Eleanor Wong (playwright)
Eleanor Wong is a playwright and poet in Singapore. Her plays have been produced in Singapore and regionally. She is best known for Invitation to Treat (2003), her trilogy of plays centred on the experiences of the character Ellen Toh, a lesbian lawyer in Singapore. This comprised the plays Mergers and Accusations, Wills and Secession and Jointly and Severably. Mergers and Accusations won the National Book Development Council of Singapore Award (Drama) in 1996. In 2005, Firstfruits Publications published the trilogy in book form. Wong made her theatrical debut with her first play, Peter's Passionate Pursuit, which clinched a joint first prize at the NUS-Shell Short Play Competition in 1986.[1] Wong is currently one of two writers-in-residence at the Centre for Quantum Technologies (CQT) at NUS.[2]

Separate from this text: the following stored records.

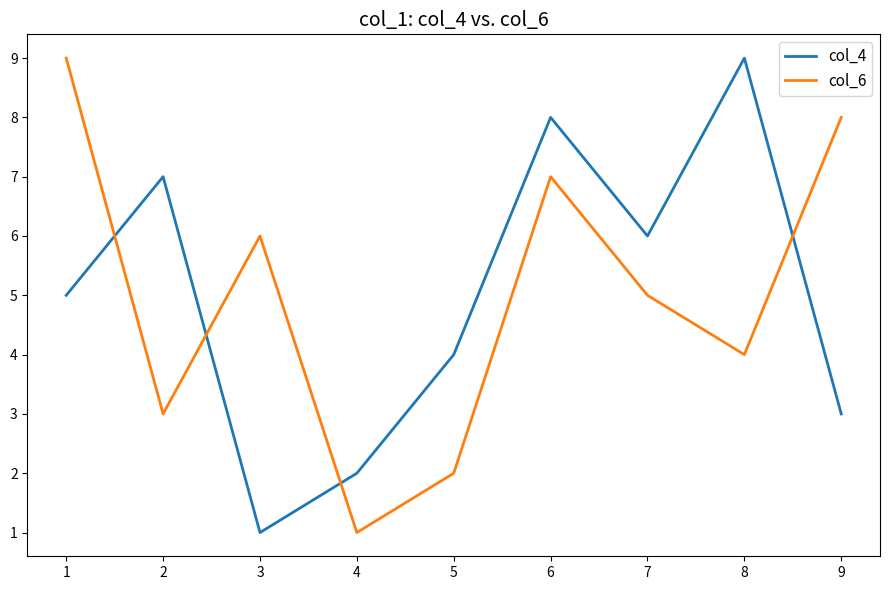

What is the difference between the second highest and minimum values in the col_6 series?

7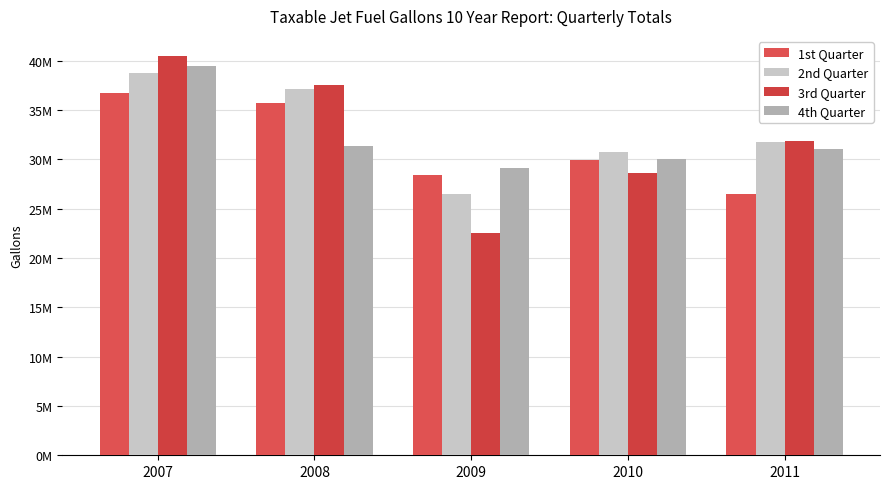

Which series has the widest spread of values?

3rd Quarter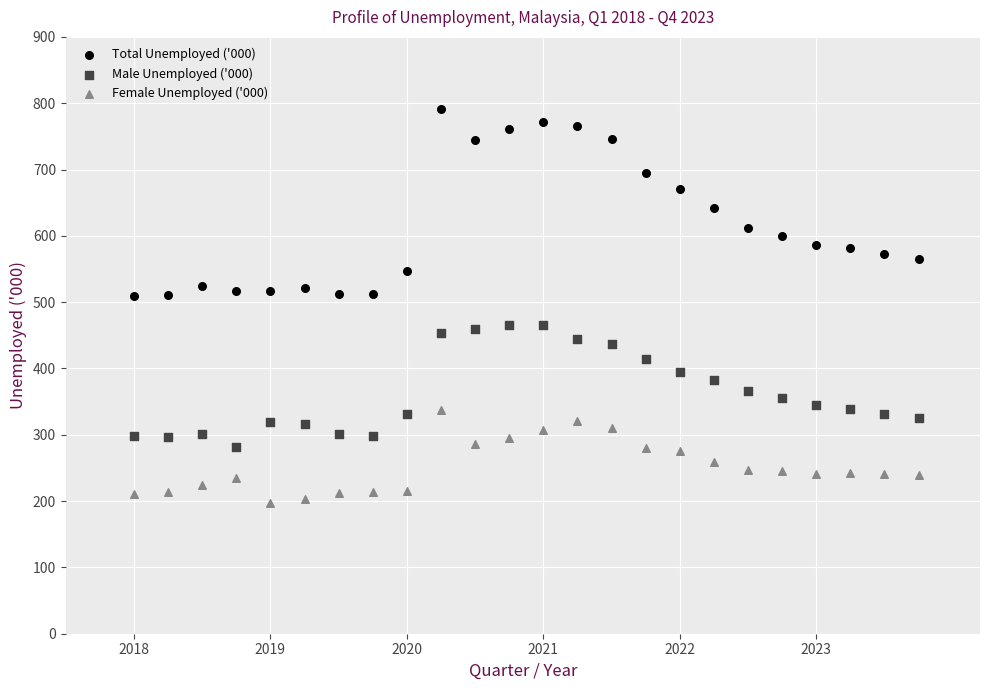

Which series reaches the maximum Y coordinate?

Total Unemployed ('000)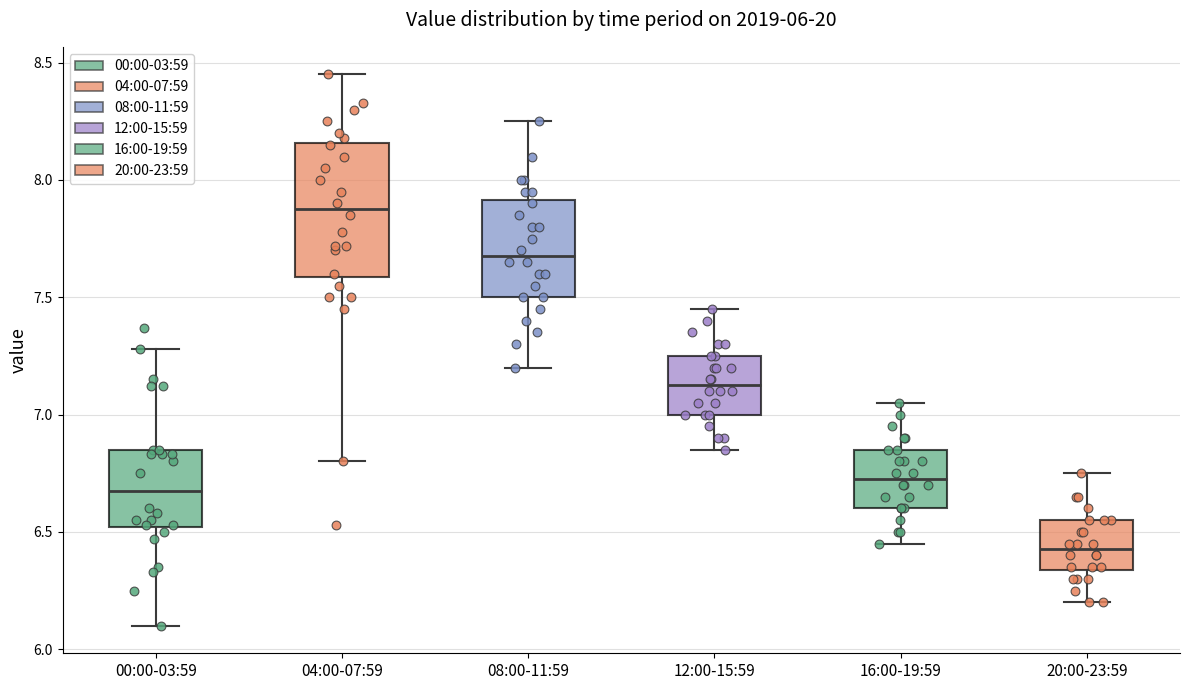

Which box has the highest median line?

04:00-07:59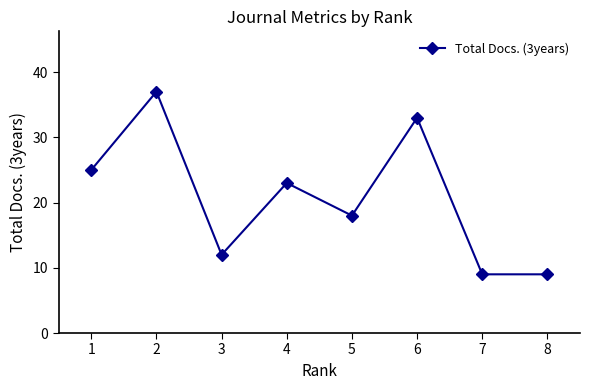

What is the change in value from 2 to 5?

-19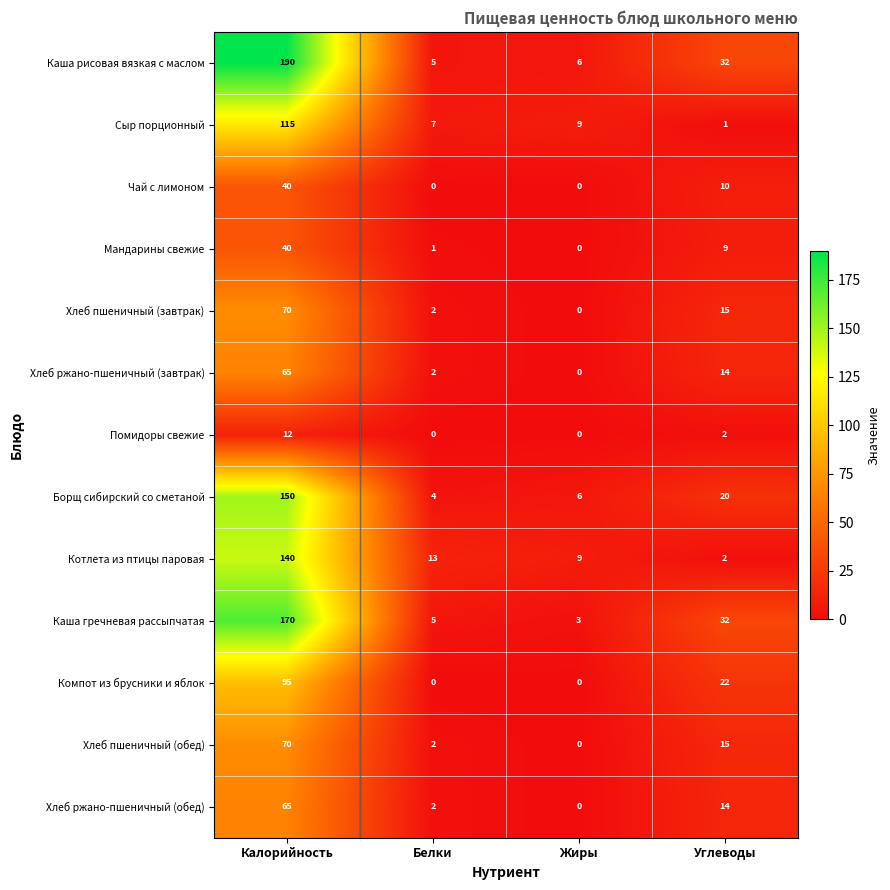

Which category has the lowest value in the Хлеб пшеничный (обед) series?

Жиры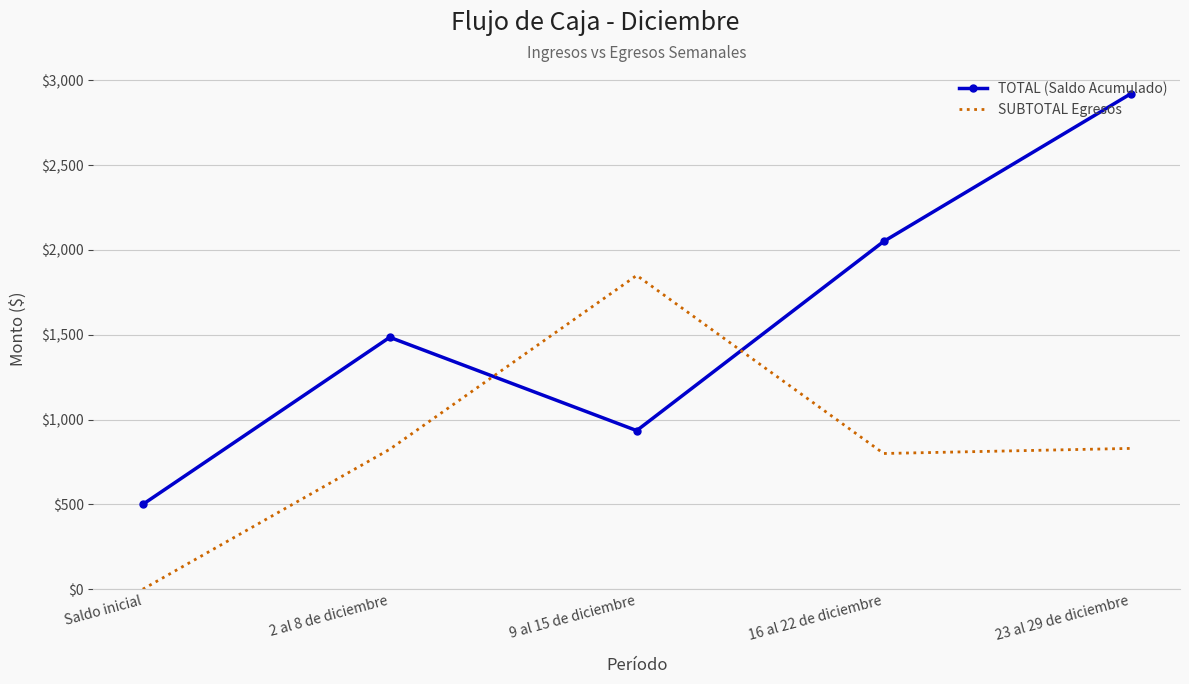

Which category has the lowest value in the TOTAL (Saldo Acumulado) series?

Saldo inicial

Eleanor started her career with the Commercial Affairs Department, prosecuting complex commercial and securities frauds. She obtained a masters in corporate law from New York University in 1990 and practiced in the New York office of Coudert Brothers, returning to Singapore in 1992. Wong also provided communications consultancy and held several top management portfolios within the television production arena. She has anchored a television current affairs show After Hours, and used to host a radio programme, Sex, Rights & Videotape. Wong is also a trained lawyer and has worked as a prosecutor and an international finance lawyer. She is currently Director of the Legal Skills Programme at the Law Faculty at the National University of Singapore, and a member of the Remaking Singapore Committee. Wong also serves as a mentor on the playwright development platform Watch This Space, spearheaded by director-playwright Chong Tze Chien, where she first mentored teacher and playwright Lucas Ho.[3]
A graduate of the NUS Faculty of Law as a Public Service Commission Merit scholar, Wong won the Best Oralist (Championship Round) at the prestigious 1985 Philip C. Jessup International Law Moot Court Competition, where she was a member of the victorious NUS moot team.
Wong has also written poems: she contributed 12 to y grec (2005), a collection co-authored with Madeleine Lee, and recently published Life – Science (2010), 22 poems accompanied by Chinese translations by Enoch Ng and Caleb Kiu. In 2015, Wills & Secession was selected by The Business Times as one of the "finest plays in 50 years" alongside productions by Goh Poh Seng, Michael Chiang and Alfian Sa'at and others.[4]
Plays
- Two’s Company or Peter's Passionate Pursuit (1986)
- To Touch the Soul of a God (1988)
- Jackson on a Jaunt, or, Mistaken Identities (1989)
- Exit (1990)
- The Joust (1991)
- Mergers and Accusations (1993)
- Block Sale (1996)
- Wills and Secession (1995)
- Jointly and Severably (2003)
- The Campaign to Confer the Public Star on JBJ (2006, revised 2007)
References & notes
- ↑ "Winning play from DPP". Singapore Press Holdings. The Straits Times. 16 August 1986. Retrieved 30 September 2014.
- ↑ "Centre for Quantum Technologies". NUS. Retrieved 5 March 2015.
- ↑ Tan, Corrie (6 February 2014). "Mentorships help give emerging practitioners a leg up in the art industry". Singapore Press Holdings. The Straits Times. Retrieved 15 September 2014.
- ↑ Yusof, Helmi. "The finest plays in 50 years". The Business Times. Singapore Press Holdings. Retrieved 5 January 2015.